This task calls for copying every line in the data below that contains the word "down".

(Records for the exercise Opens)

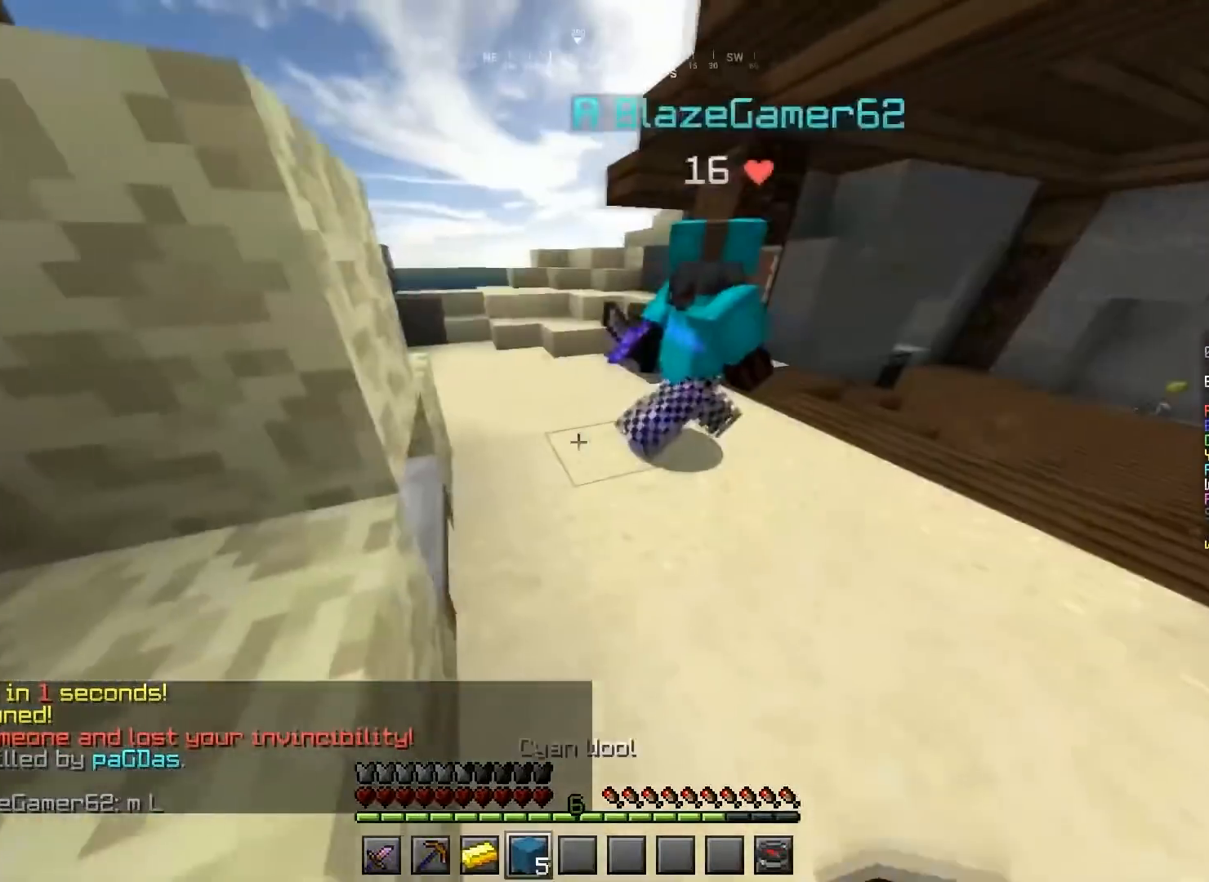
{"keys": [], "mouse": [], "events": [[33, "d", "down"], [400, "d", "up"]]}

(Records for the exercise Closes)
(Records for the exercise Opens)

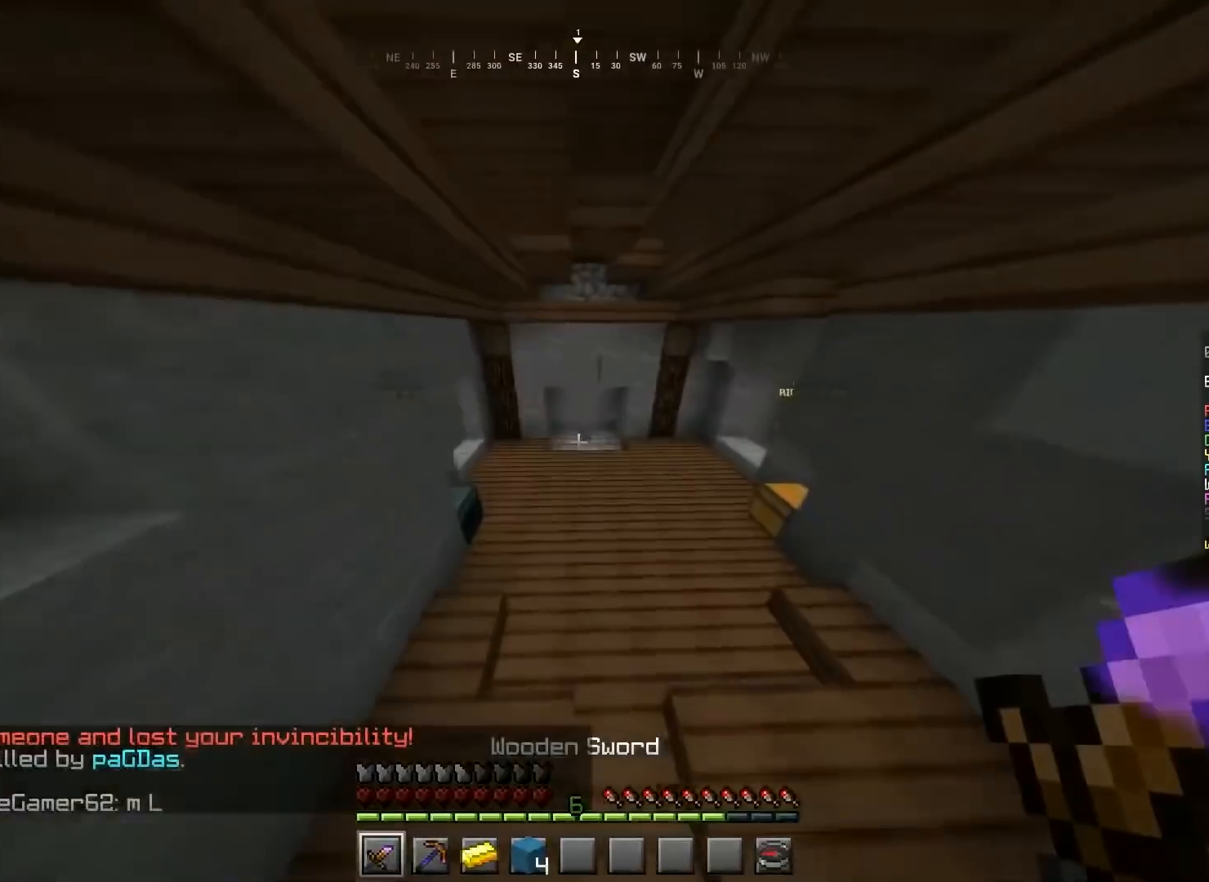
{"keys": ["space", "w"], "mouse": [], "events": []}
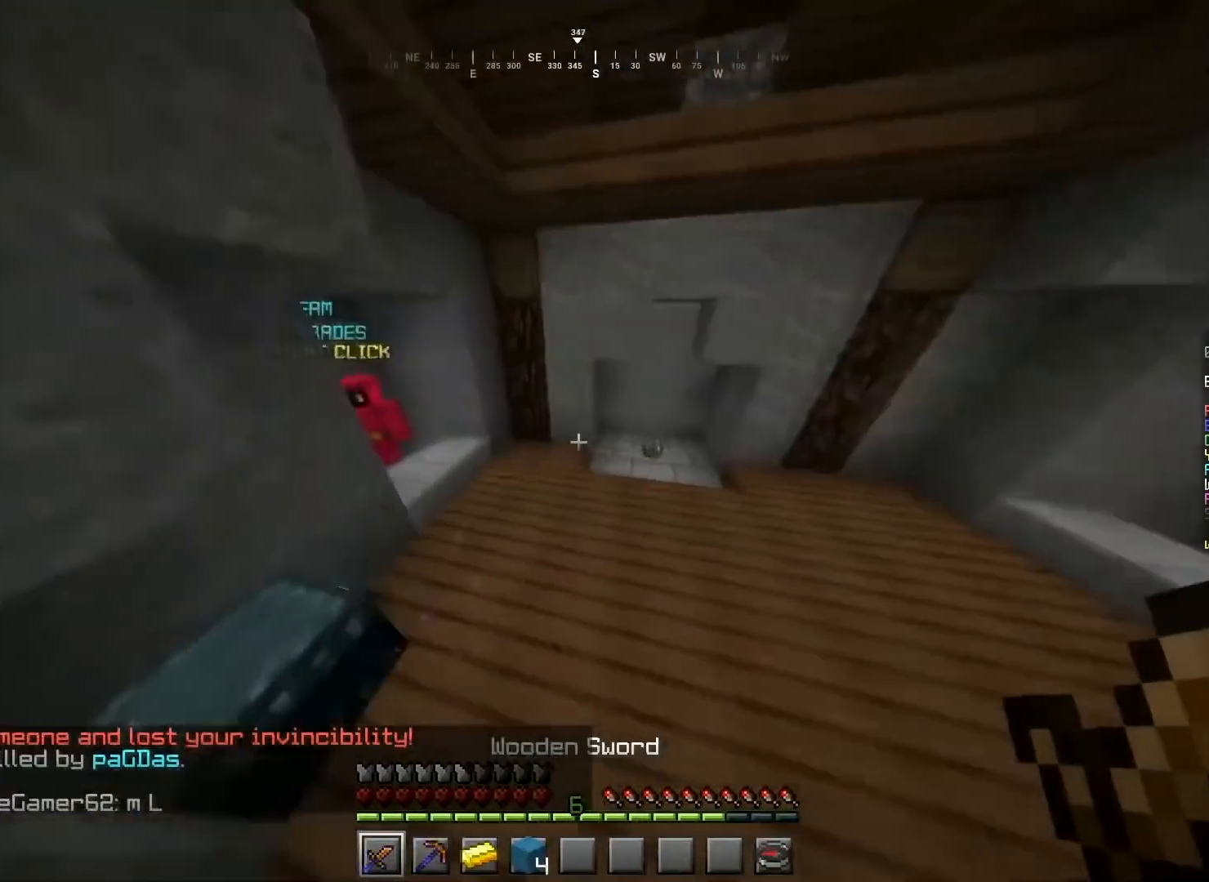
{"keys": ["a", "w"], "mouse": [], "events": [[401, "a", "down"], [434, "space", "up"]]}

(Records for the exercise Closes)

Result below:
{"keys": [], "mouse": [], "events": [[33, "d", "down"], [400, "d", "up"]]}
{"keys": ["a", "w"], "mouse": [], "events": [[401, "a", "down"], [434, "space", "up"]]}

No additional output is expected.